İlk başlığımız “sürdürülebilirlik” yani ayakta kalmak

 

İş Dünyası için Sürdürülebilirlik Neden Önemli?

 

“Sürdürülebilirlik alanında uzmanlaşmayı ve bunu rekabet avantajına dönüştürmeyi başaran şirketler; geleceğin marka liderleri ve pazarında rekabet yaratan oyuncularolarak karşımıza çıkacaklardır”

Sürdürülebilirlik; “günümüzün gerçeklerini dikkate alarak gelecek nesillerin ihtiyaçlarını karşılayabileceği bir model sunmak” olarak karşımızda duruyor

İşletmeler açısından bakıldığında şirket çıkarlarının toplumsal çıkarlar ile çatışmadığı, sadece ekonomik açıdan büyümenin değil sosyal ve çevre konularının da şirket konularına dahil edildiği bir yönetim anlayışıdır.

Bugün sadece kendi sektöründe değil yönetim şekli tüm sektör oyuncuları tarafından takip edilen mercek altına alınan işletmeler ekonomik olarak büyürken topluma sağladığı katma değer de birlikte büyür.
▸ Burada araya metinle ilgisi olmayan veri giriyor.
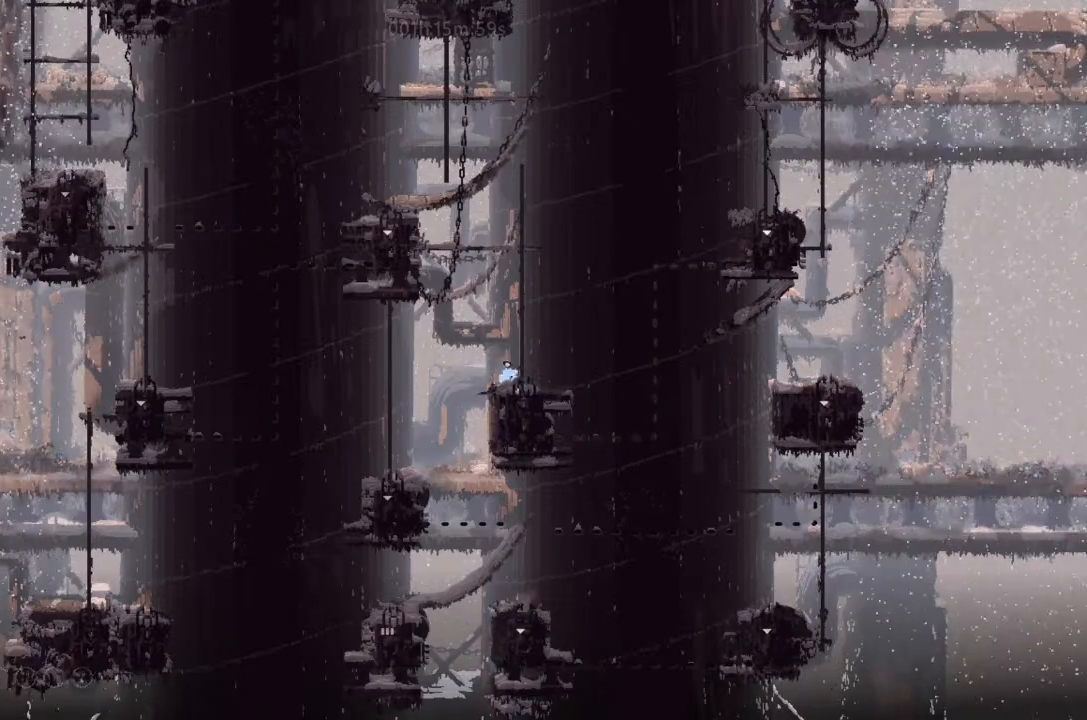
{"keys": [], "events": [[167, "up", "up"]]}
Sosyal konuları gündemine alan ve ekonomik faaliyetlerini ilgili olduğu sosyal konulara ya da katkı sağlayabileceği farklı toplumsal konulara dokunduran şirketler tüketici algısında tercih edilen marka, bulunduğu topluma hizmet eden bir üretici ve tüketicilerin kendini yakın hissettikleri yerel bir olgu haline gelir. Tüketicinin sadık davrandığı tüm işletmeler ekonomik sürdürülebilirliğini sağlamış olur.
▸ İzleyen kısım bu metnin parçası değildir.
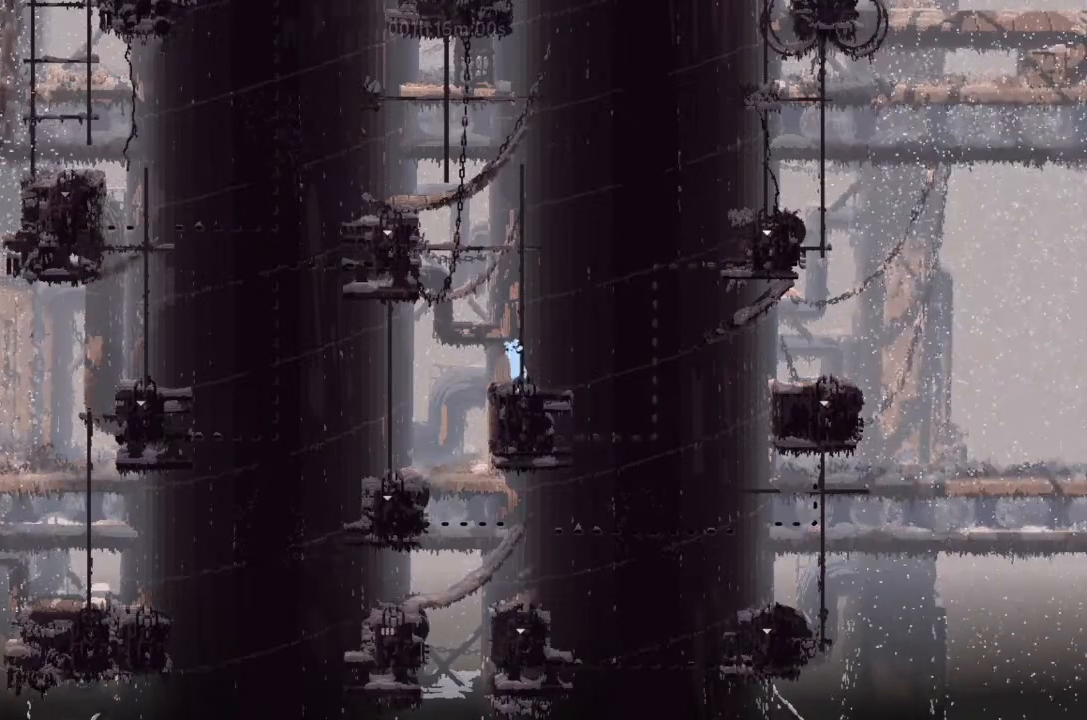
{"keys": ["left"], "events": [[100, "left", "down"], [233, "j", "down"], [267, "j", "up"]]}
Şirketleri ve iş yapış şekillerini köklü bir şekilde etkileyecek olan sürdürülebilirlik uygulamaları şirketlere ve sektörlere göre farklılık gösteriyor. Mevcut durumun net olarak anlaşılması, risk ve fırsatların doğru bir şekilde teşhis edilmesi için büyük önem taşıyor. Gerek teknolojik gerek siyasal, ekonomik, sosyal tüm gelişmeler şirketlerin iş yapış şekillerinde değişiklik meydana getirebilir. Bu değişimi hızlı ve doğru biçimde tüketicisine yansıtan işletmeler yazımızın başında da ifade ettiğimiz gibi rekabet yaratan unsur olur. Bu gelişmeleri takip etmeyen şirketlerin varlığını sürdürebilmesi bu senaryoda mümkün gözükmüyor.

 
Şirketlerin Toplumdaki Rolü ve Sorumlulukları
 

Eski dünya düzeni şeklinde tanımlayabileceğim yakın geçmişte, şirketlerin temel amacının kar elde etmek, temel sorumluluğunun ise sadece şirket ortaklarına karşı olduğu düşüncesi hakimdi. Yeni düzen ise şirketlerin kar elde etme amacının toplumsal çıkarlar ile paralel olabileceği bir “kazan-kazan” ilişkisini tanımlıyor. Yani, artık şirketlerin sadece şirket ortaklarına karşı değil, toplumsal ortaklarına karşı da bir sorumluluğu var. Şu da bir gerçek ki; günümüzün global bilgi dünyasında şirketlerin, içinde bulundukları toplumdan bağımsız ve aykırı durması düşünülemez. Kaldı ki işletmenin tanımında şirket sermayedarlarına ekonomik kazanç sağlarken içinde bulunduğu topluma da fayda sağlıyor olması esası vardır.

 

Sürdürülebilirlik Göstergeleri
 

Sürdürülebilirlik stratejisi, temel olarak ekonomik, çevresel ve sosyal olmak üzere 3 ana gösterge üzerinden oluşturulur ve uygulanır.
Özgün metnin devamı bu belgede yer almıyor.